┏━━

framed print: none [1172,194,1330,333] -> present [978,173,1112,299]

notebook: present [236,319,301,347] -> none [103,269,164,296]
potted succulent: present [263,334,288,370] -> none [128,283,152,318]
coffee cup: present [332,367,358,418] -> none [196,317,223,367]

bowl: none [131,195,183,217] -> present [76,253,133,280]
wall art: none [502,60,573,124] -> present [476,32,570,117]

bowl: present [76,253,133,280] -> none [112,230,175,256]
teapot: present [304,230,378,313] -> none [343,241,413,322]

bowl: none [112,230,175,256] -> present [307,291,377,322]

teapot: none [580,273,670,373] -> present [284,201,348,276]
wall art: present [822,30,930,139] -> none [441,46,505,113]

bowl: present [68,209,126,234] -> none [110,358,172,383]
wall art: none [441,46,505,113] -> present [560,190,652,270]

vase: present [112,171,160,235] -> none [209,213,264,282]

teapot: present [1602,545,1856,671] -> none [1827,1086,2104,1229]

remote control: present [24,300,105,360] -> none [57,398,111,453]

┗━━

(Problem statement)
With the line containing "teapot: present [1602,545,1856,671]" as the start and the last line of the entries as the end, print that whole span exactly.

(Result of this task)
teapot: present [1602,545,1856,671] -> none [1827,1086,2104,1229]

remote control: present [24,300,105,360] -> none [57,398,111,453]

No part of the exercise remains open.